▶ **Text shown**
*** Begin section ***

Shipped
Closed-loop active learning seeded from biology_v3
V3LabLoopOrchestrator composes ActiveLearningEngine + AssayPlanDrafter + LabJobQueue: pick highest-uncertainty candidate via Beta(α, β) priors, draft an AssayPlan (vehicle / dose schedule / plate map / risk screen all gated), route through the approval gate, walk the LabJob lifecycle drafted → approved → queued → running → returned → analyzed, attach the simulated outcome, update the belief. SCIENTIST.md §11.6 contract demonstrated end-to-end.
Shipped
Probabilistic third tier (log-sum-exp)
A log-sum-exp semiring over the committed biology_v2 schema — same domains, same einsum spec. semiring_spine.py reproduces the hard tiers exactly (14/14 decisive claims) and adds calibrated P(net-protective) + evidence strength. Now Lean-verified to v2 parity: biology_prob_v1.tl (tl check green) + BiologyProbV1.lean (native_decide, lake build green) re-derive P = protective/(protective+risk) exactly — efficacy = 100%, the broad-JAK infection catch = 0%, MAP equals the signed verdict — all three artifacts bound to one semantic hash (3d7281c9…).
Long-term
Tiny neural backbone emitting BiologySpec
Today emit_biology.py is hand-curated. A small transformer that consumes (peptide, context) and emits a BiologySpec JSON validates the boundary in INTERFACE.md before any large pretraining run.

*** End section ***

▶ **What to work on**
**A.** In the project roadmap, what six stages make up the LabJob lifecycle?
**B.** Carry the project roadmap on past its final sentence.

▶ **Given records**
*** Begin section ***

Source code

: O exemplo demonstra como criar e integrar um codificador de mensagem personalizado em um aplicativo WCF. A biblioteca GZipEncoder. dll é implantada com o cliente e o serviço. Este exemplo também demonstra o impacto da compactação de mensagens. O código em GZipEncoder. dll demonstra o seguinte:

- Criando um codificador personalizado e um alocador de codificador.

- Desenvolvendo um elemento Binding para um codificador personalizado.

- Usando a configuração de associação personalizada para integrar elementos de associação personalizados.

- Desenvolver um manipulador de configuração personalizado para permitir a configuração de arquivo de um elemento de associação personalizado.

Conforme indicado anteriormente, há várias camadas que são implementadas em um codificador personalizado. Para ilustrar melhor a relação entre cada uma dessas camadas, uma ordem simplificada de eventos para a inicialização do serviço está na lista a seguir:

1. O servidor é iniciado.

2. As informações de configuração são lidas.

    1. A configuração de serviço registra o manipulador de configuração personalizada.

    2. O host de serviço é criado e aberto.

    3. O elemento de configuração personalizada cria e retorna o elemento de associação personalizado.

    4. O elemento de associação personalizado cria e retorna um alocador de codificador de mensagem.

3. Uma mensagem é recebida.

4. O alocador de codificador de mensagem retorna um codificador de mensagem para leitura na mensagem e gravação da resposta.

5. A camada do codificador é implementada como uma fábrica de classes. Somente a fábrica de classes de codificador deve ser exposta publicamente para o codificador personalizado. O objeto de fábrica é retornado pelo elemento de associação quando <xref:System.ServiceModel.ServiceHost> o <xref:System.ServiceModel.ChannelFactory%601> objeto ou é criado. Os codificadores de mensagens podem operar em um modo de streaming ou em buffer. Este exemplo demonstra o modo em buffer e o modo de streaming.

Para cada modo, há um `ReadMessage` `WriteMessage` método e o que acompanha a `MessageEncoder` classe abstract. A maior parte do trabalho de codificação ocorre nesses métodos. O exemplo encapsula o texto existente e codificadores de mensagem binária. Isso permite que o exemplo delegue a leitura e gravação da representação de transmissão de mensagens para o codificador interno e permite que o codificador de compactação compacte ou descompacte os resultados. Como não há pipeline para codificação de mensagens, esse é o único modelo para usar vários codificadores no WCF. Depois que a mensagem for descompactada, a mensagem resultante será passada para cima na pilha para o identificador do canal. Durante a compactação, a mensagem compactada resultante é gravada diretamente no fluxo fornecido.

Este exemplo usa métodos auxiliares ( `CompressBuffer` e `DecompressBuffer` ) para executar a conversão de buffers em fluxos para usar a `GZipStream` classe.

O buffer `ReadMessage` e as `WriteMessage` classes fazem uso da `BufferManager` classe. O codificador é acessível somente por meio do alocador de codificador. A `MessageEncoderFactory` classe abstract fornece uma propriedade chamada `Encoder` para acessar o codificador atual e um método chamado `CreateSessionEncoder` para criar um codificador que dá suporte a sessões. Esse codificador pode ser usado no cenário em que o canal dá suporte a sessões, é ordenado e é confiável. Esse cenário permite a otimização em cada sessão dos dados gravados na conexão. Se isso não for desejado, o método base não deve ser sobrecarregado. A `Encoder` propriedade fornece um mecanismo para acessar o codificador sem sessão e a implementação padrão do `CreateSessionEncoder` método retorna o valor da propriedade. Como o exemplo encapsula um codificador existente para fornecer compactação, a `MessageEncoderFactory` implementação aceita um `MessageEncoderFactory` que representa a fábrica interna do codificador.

*** End section ***

▶ **Answers for each item**
**A.** Drafted, approved, queued, running, returned, and analyzed.

**B.**
Shipped
Multi-step temporal dynamics
Beyond static reachability to perturbation-conditioned trajectories. The v2 signed mechanism is a per-step influence operator; a discrete Euler update state_t + intervention → state_t+1 over scaled-integer cell-state is now Lean-verified: BiologyTemporalV1.lean (native_decide, lake build green, hash 486594b9…) proves a guselkumab_like intervention is monotone-down on treatment, halved at trough, bounded, and rebounds after washout — plus a discriminator theorem that an adverse Th17-promoting driver is NOT suppressive.
Shipped
Real per-edge confidences (OpenTargets), Lean-verified
The probabilistic tier's uniform prior is replaced with live OpenTargets Platform target↔disease association scores. A noisy-OR over each path's MoA × association gives calibrated confidence varying 0.00–0.83 where the hard tier flattens to ~1. Validated: secukinumab → IBD scores only 0.23 (IL17A–IBD 0.13) — IL-17 blockade is genuinely weak/harmful in IBD — correctly down-weighted. Lean-verified and tightened: BiologyConfV1.lean encodes each score as a ±5% permille interval and native_decide pins an EXACT confidence band [lo,hi] for all 10 claims (width ≤120), proves the robust strongest/weakest, and — honestly — proves the overlapping middle is NOT strictly orderable (no false precision). hash da856445….
Shipped
Claim-specific evidence bands (per-datatype)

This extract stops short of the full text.